While the strategic objective of this sub-forum is obviously to allay the Light, it is less obvious that the tactical objective is to create enough snowflakes to create a whiteout.


----------



## 660griz (Apr 27, 2018)

Please God, don't let the condom break tonight. Amen.


----------



## WaltL1 (Apr 27, 2018)

hummerpoo said:


> http://www.foxnews.com/lifestyle/20...-anger-surprising-reporter-who-posted-it.html
> 
> While the strategic objective of this sub-forum is obviously to allay the Light, it is less obvious that the tactical objective is to create enough snowflakes to create a whiteout.

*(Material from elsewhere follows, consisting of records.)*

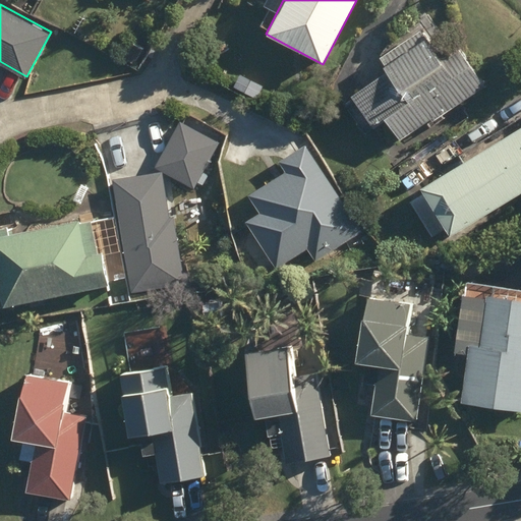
[(386,118),(399,138),(431,117),(433,120),(484,87),(456,44),(436,57),(419,31),(383,55),(387,62),(384,65),(387,70),(351,95),(372,127),(386,118)]
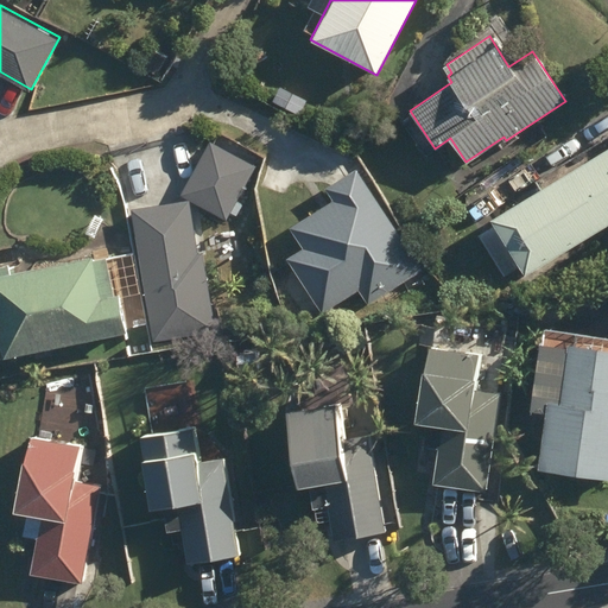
[(143,68),(158,76),(169,58),(153,50),(143,68)]
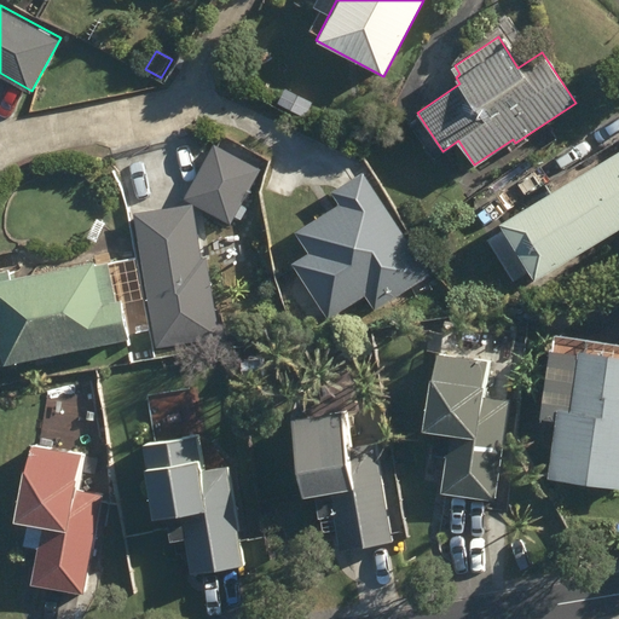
[(220,142),(190,195),(233,219),(264,167),(220,142)]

In my opinion your synopsis of this sub-forum is about as ridiculous as the people squabbling about a group of Christian kids saying a prayer before a meal.


----------



## WaltL1 (Apr 27, 2018)

660griz said:


> Please God, don't let the condom break tonight. Amen.


----------



## atlashunter (Apr 27, 2018)

The objective of this forum is to keep any snowflakes a few floors up from melting.


----------



## hummerpoo (Apr 28, 2018)

waltl1 said:


> in my opinion your synopsis of this sub-forum is about as ridiculous as the people squabbling about a group of christian kids saying a prayer before a meal.



o.k.


----------



## hummerpoo (Apr 28, 2018)

atlashunter said:


> The objective of this forum is to keep any snowflakes a few floors up from melting.

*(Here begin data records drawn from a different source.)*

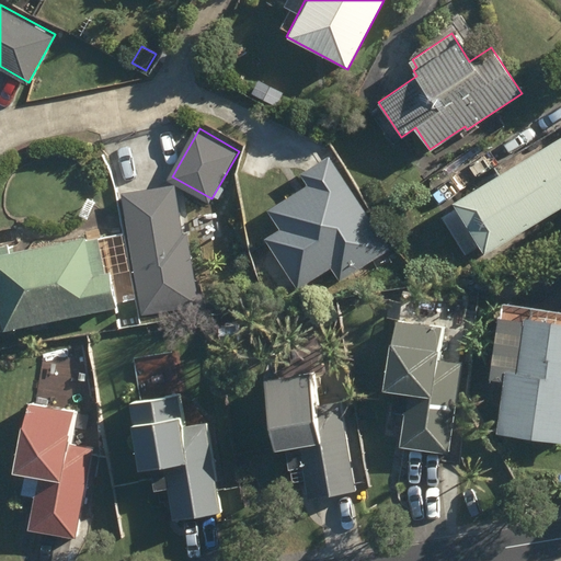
[(560,135),(453,201),(484,252),(560,206),(560,135)]
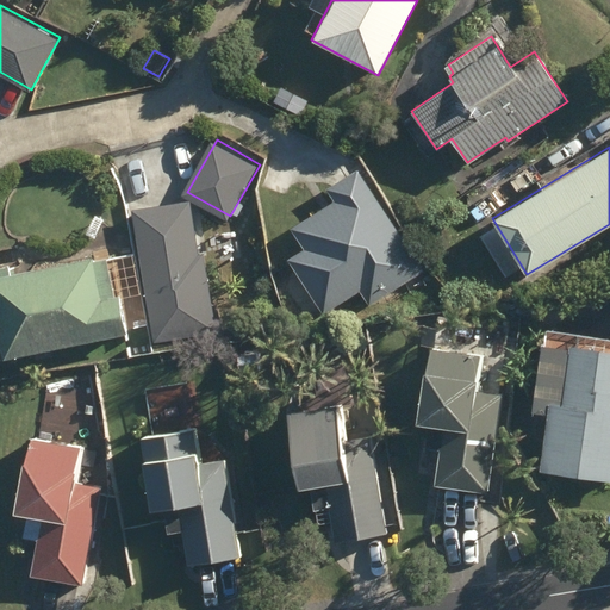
[(36,159),(22,165),(27,178),(42,172),(36,159)]
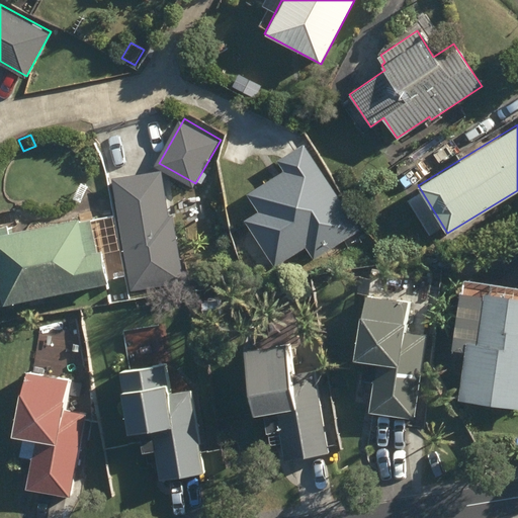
[(361,229),(307,143),(281,158),(289,170),(252,193),(263,210),(248,220),(277,265),(309,246),(316,258),(361,229)]
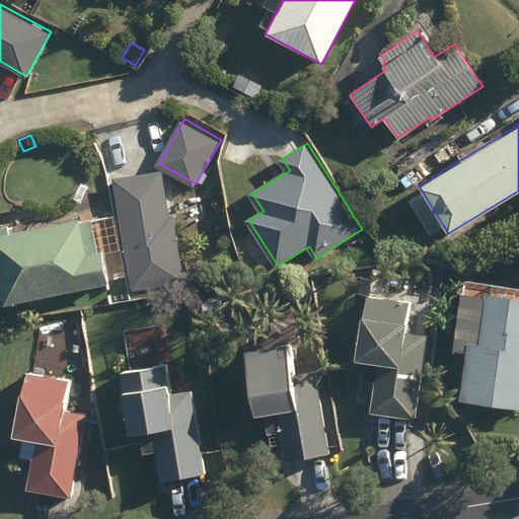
[(165,169),(119,175),(135,288),(186,280),(175,214),(172,215),(165,169)]
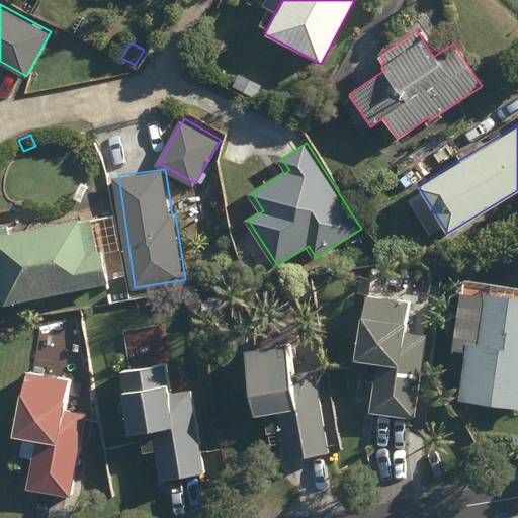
[(73,199),(81,203),(88,187),(81,183),(73,199)]
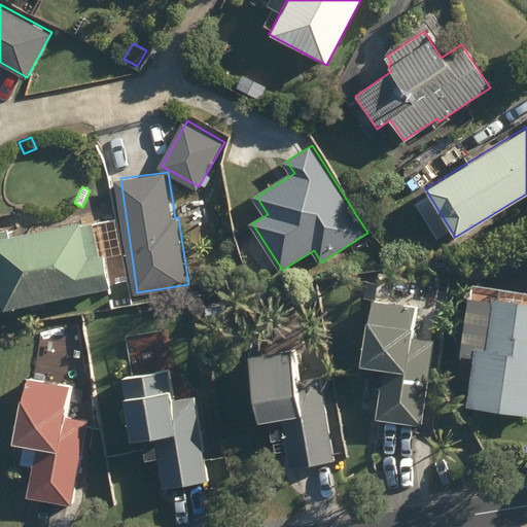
[(0,310),(111,288),(104,254),(98,255),(92,223),(78,226),(78,222),(2,237),(0,231),(0,310)]
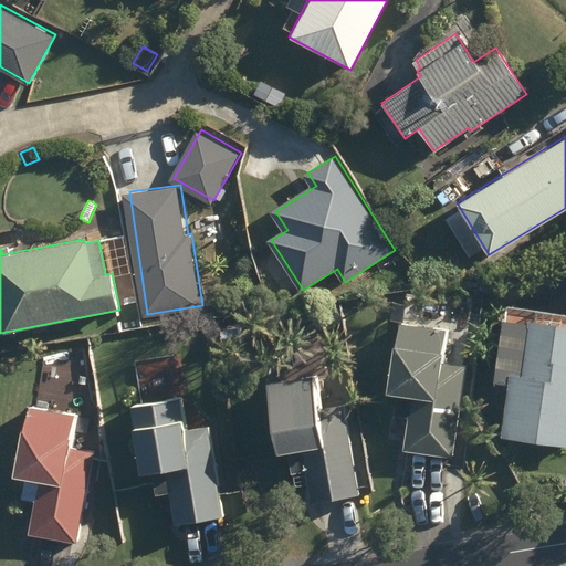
[(467,281),(467,293),(482,292),(481,280),(467,281)]
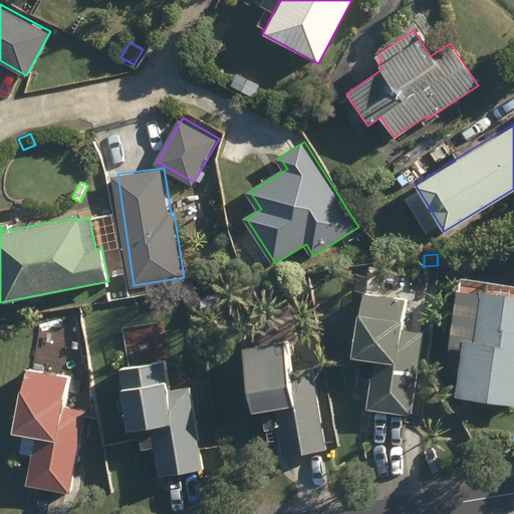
[(455,398),(513,406),(513,285),(484,281),(483,292),(456,289),(448,347),(462,349),(455,398)]
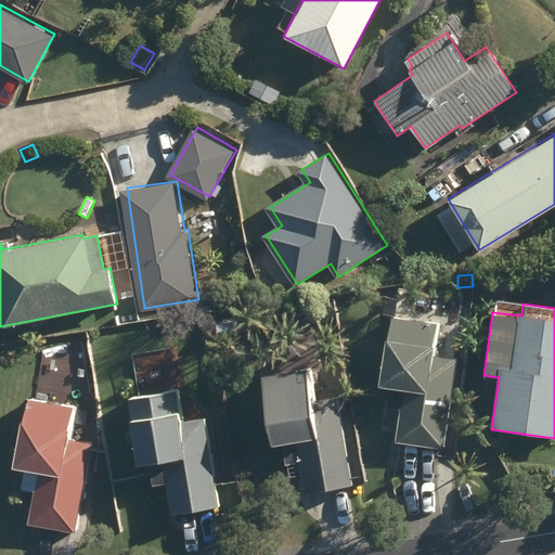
[(395,441),(443,449),(456,359),(431,355),(436,324),(388,317),(378,385),(389,386),(386,407),(400,408),(395,441)]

I will watch for the altruism.


----------



## SemperFiDawg (May 1, 2018)

hummerpoo said:


> http://www.foxnews.com/lifestyle/20...-anger-surprising-reporter-who-posted-it.html
> 
> 
> 
> While the strategic objective of this sub-forum is obviously to allay the Light, it is less obvious that the tactical objective is to create enough snowflakes to create a whiteout.



Props for your on-point humor.

Saw this article last week and I wonder just how long it’s going to be before some business or patron tells a family praying before a meal that it’s inappropriate or not allowed.  Some people go to great lengths, become utterly offended, and spend a lot of time trying to thwart something they deny exists in the first place. Think about THAT for a minute.


----------



## SemperFiDawg (May 1, 2018)

hummerpoo said:


> I will watch for the altruism.



Might be a good time for a Snickers bar.


----------